ベオーバ-国内第III相長期投与試験-

以下、100mg は承認外の用量のためベオーバ50mg群の結果のみ記載
承認時評価資料:国内第Ⅲ相長期投与試験(T302試験)

投与52週時までベオーバ®️の効果は維持されました。

1日平均排尿回数のベースラインからの変化量の推移

1日平均尿意切迫感回数のベースラインからの変化量の推移

本剤の承認された用法・用量は「通常、成人にはビベグロンとして50mg を1日1回食後に経口投与する。」である。

 

試験概要

目的 過活動膀胱(OAB)患者を対象にベオーバ50mg(100mg への増量可能)を52週間長期投与した際の安全性及び有効性を検討する。
対象 20歳以上のOAB患者169 例
方法 多施設共同非盲検非対照試験
観察期後に、ベオーバを52週間経口投与した。
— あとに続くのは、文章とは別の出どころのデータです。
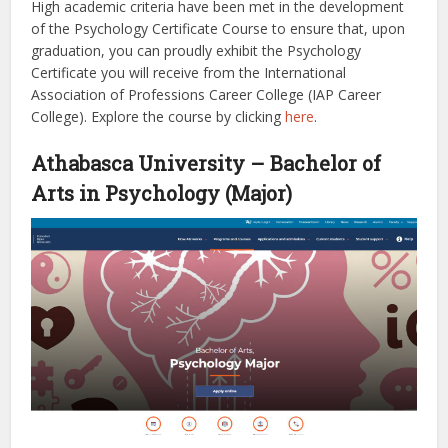
High academic criteria have been met in the development
of the Psychology Certificate Course to ensure that, upon
graduation, you can proudly exhibit the Psychology
Certificate you will receive from the International
Association of Professions Career College (IAP Career
College).
Explore the course by clicking
here
.
Athabasca University – Bachelor of
Arts in Psychology (Major)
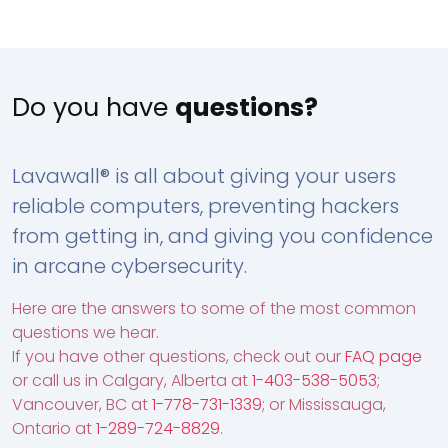
Do you have
questions?
Lavawall® is all about giving your users
reliable computers, preventing hackers
from getting in, and giving you confidence
in arcane cybersecurity.
Here are the answers to some of the most common
questions we hear.
If you have other questions, check out our
FAQ page
or call us in Calgary, Alberta at
1-403-538-5053
;
Vancouver, BC at
1-778-731-1339
; or Mississauga,
Ontario at
1-289-724-8829
.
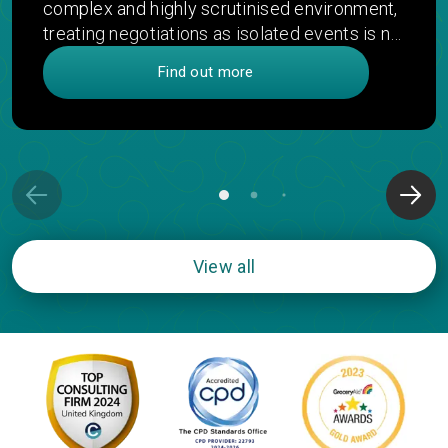
complex and highly scrutinised environment,
treating negotiations as isolated events is no
longer enough. This article introduces
Find out more
integrative strategic negotiation - a more
connected approach that links decisions
across functions, products and time to
unlock greater value, improve patient access
and deliver stronger commercial outcomes.
View all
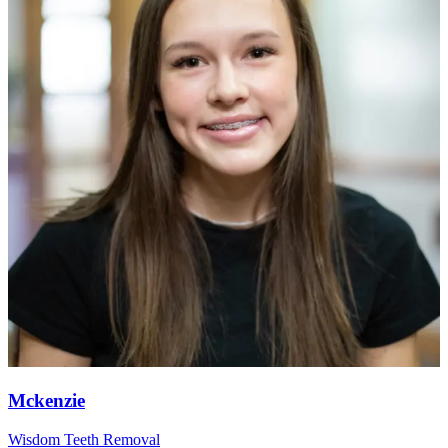
Mckenzie
Wisdom Teeth Removal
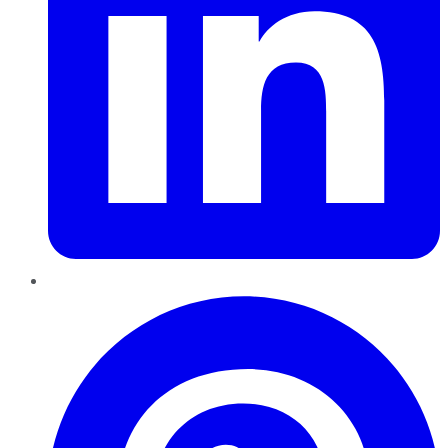
Pinterest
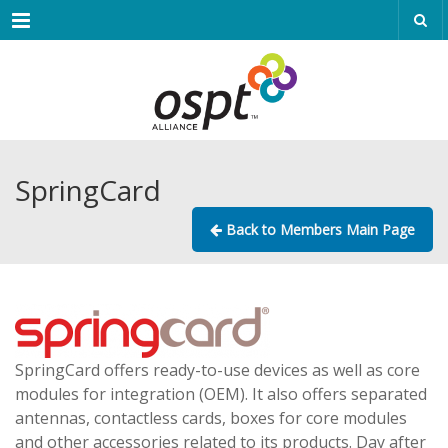
Menu
SpringCard
Back to Members Main Page
SpringCard offers ready-to-use devices as well as core
modules for integration (OEM). It also offers separated
antennas, contactless cards, boxes for core modules
and other accessories related to its products. Day after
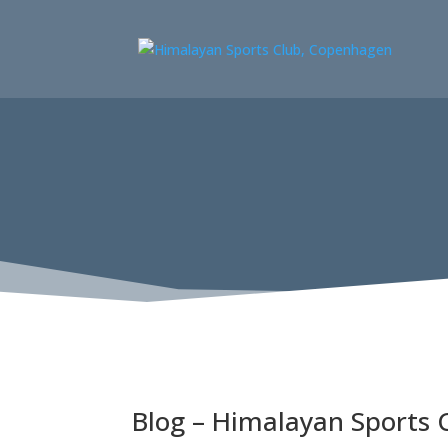
Blog – Himalayan Sports 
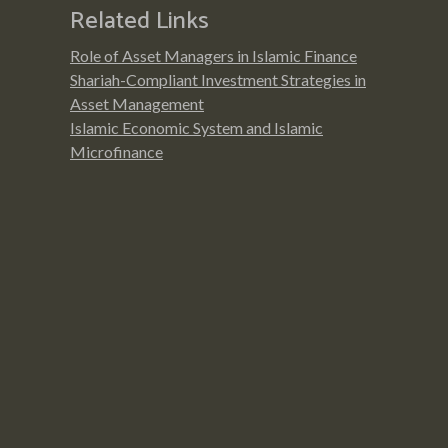
Related Links
Role of Asset Managers in Islamic Finance
Shariah-Compliant Investment Strategies in
Asset Management
Islamic Economic System and Islamic
Microfinance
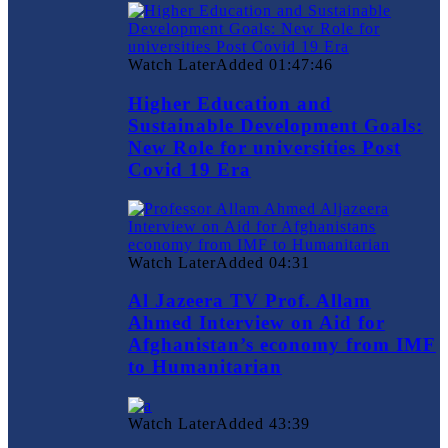
Watch Later
Added
01:47:46
Higher Education and
Sustainable Development Goals:
New Role for universities Post
Covid 19 Era
Watch Later
Added
04:31
Al Jazeera TV Prof. Allam
Ahmed Interview on Aid for
Afghanistan’s economy from IMF
to Humanitarian
Watch Later
Added
43:39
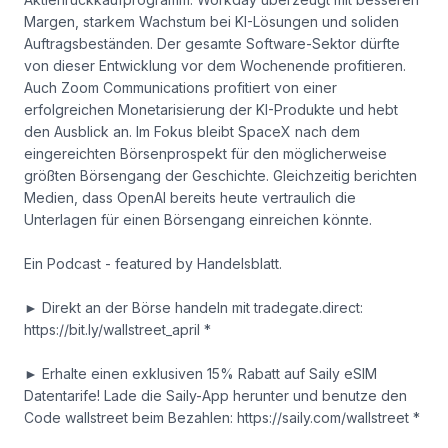
Margen, starkem Wachstum bei KI-Lösungen und soliden
Auftragsbeständen. Der gesamte Software-Sektor dürfte
von dieser Entwicklung vor dem Wochenende profitieren.
Auch Zoom Communications profitiert von einer
erfolgreichen Monetarisierung der KI-Produkte und hebt
den Ausblick an. Im Fokus bleibt SpaceX nach dem
eingereichten Börsenprospekt für den möglicherweise
größten Börsengang der Geschichte. Gleichzeitig berichten
Medien, dass OpenAI bereits heute vertraulich die
Unterlagen für einen Börsengang einreichen könnte.
Ein Podcast - featured by Handelsblatt.
► Direkt an der Börse handeln mit tradegate.direct:
https://bit.ly/wallstreet_april *
► Erhalte einen exklusiven 15% Rabatt auf Saily eSIM
Datentarife! Lade die Saily-App herunter und benutze den
Code wallstreet beim Bezahlen: https://saily.com/wallstreet *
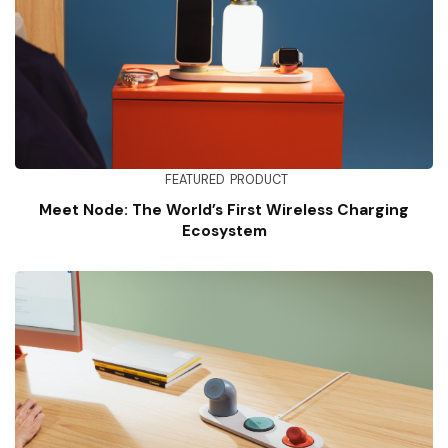
FEATURED
PRODUCT
Meet Node: The World’s First Wireless Charging
Ecosystem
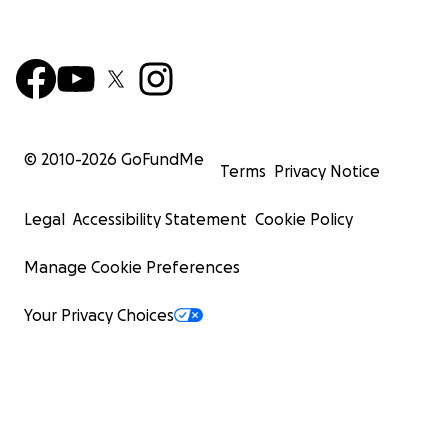
© 2010-
2026
GoFundMe
Terms
Privacy Notice
Legal
Accessibility Statement
Cookie Policy
Manage Cookie Preferences
Your Privacy Choices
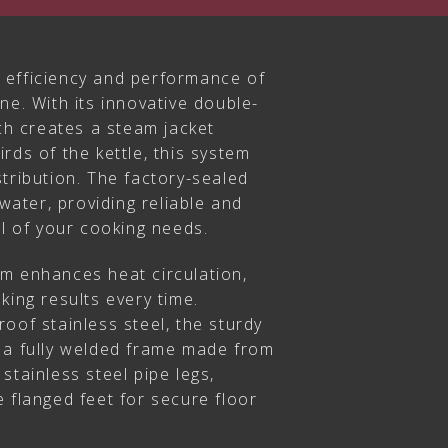
 efficiency and performance of
ne. With its innovative double-
ich creates a steam jacket
rds of the kettle, this system
tribution. The factory-sealed
 water, providing reliable and
ll of your cooking needs.
m enhances heat circulation,
king results every time.
oof stainless steel, the sturdy
 a fully welded frame made from
stainless steel pipe legs,
 flanged feet for secure floor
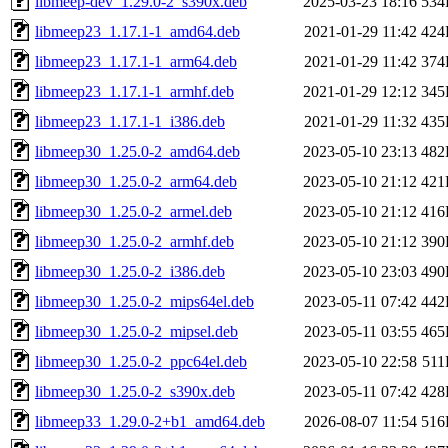
libmeep-dev_1.29.0-2_s390x.deb
2025-03-23 18:16
534
libmeep23_1.17.1-1_amd64.deb
2021-01-29 11:42
424
libmeep23_1.17.1-1_arm64.deb
2021-01-29 11:42
374
libmeep23_1.17.1-1_armhf.deb
2021-01-29 12:12
345
libmeep23_1.17.1-1_i386.deb
2021-01-29 11:32
435
libmeep30_1.25.0-2_amd64.deb
2023-05-10 23:13
482
libmeep30_1.25.0-2_arm64.deb
2023-05-10 21:12
421
libmeep30_1.25.0-2_armel.deb
2023-05-10 21:12
416
libmeep30_1.25.0-2_armhf.deb
2023-05-10 21:12
390
libmeep30_1.25.0-2_i386.deb
2023-05-10 23:03
490
libmeep30_1.25.0-2_mips64el.deb
2023-05-11 07:42
442
libmeep30_1.25.0-2_mipsel.deb
2023-05-11 03:55
465
libmeep30_1.25.0-2_ppc64el.deb
2023-05-10 22:58
51
libmeep30_1.25.0-2_s390x.deb
2023-05-11 07:42
428
libmeep33_1.29.0-2+b1_amd64.deb
2026-08-07 11:54
516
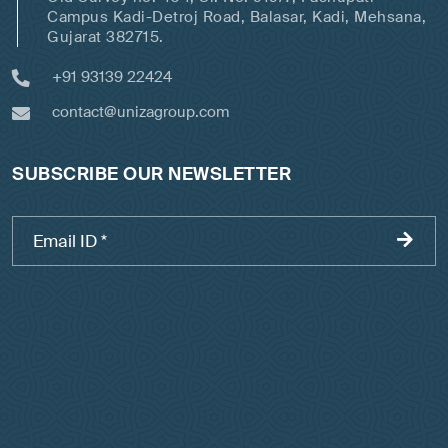
Campus Kadi-Detroj Road, Balasar, Kadi, Mehsana,
Gujarat 382715.
+91 93139 22424
contact@unizagroup.com
SUBSCRIBE OUR NEWSLETTER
なお、本剤50mgを8週間投与した後、増量基準a)を満たす場合は本剤の用量を100mgに増量し、44週間経口投与した。
a)増量基準:治療薬の効果が不十分、かつ患者の安全性に問題ないと治験責任医師等が判断し、かつ患者も増量を希望する場合
有効性評価項目 各評価時点におけるベースラインからの変化量(1日平均排尿回数、1日平均尿意切迫感回数他)など
安全性評価項目 有害事象、臨床検査、バイタルサイン、12 誘導心電図検査、残尿量
解析計画 排尿パラメータは、LDA法を用いて、ベースラインからの変化量の最小二乗平均及び両側95%信頼区間の推定、並びに変化量0を帰無仮説とする1標本検定を行った。
安全性 副作用発現率は、安全性解析対象例167 例中、べオーバ50mg 群18.1%(21/116例)、100mg群11.8%( 6/51例)であった。
主な副作用は、50mg群では残尿量増加5 例(4.3% )、口内乾燥、膀胱炎各3 例(2.6% )、便秘2 例(1.7% )、100mg群では便秘、口内乾燥各2 例(3.9%)、関節リウマチ、そう痒症各1例(2.0% ) であった。
死亡例は50mg群で1例(転倒)に認められたが、本剤との因果関係はなしと判断された。
重篤な副作用は50mg 群で1例(脳梗塞)認められ、転帰は回復であった。投与中止に至った副作用は50mg群で3 例(脳梗塞1例、残尿量増加2 例)に認められた。

禁忌・原則禁忌を含む使用上の注意等につきましては添付文書をご参照ください。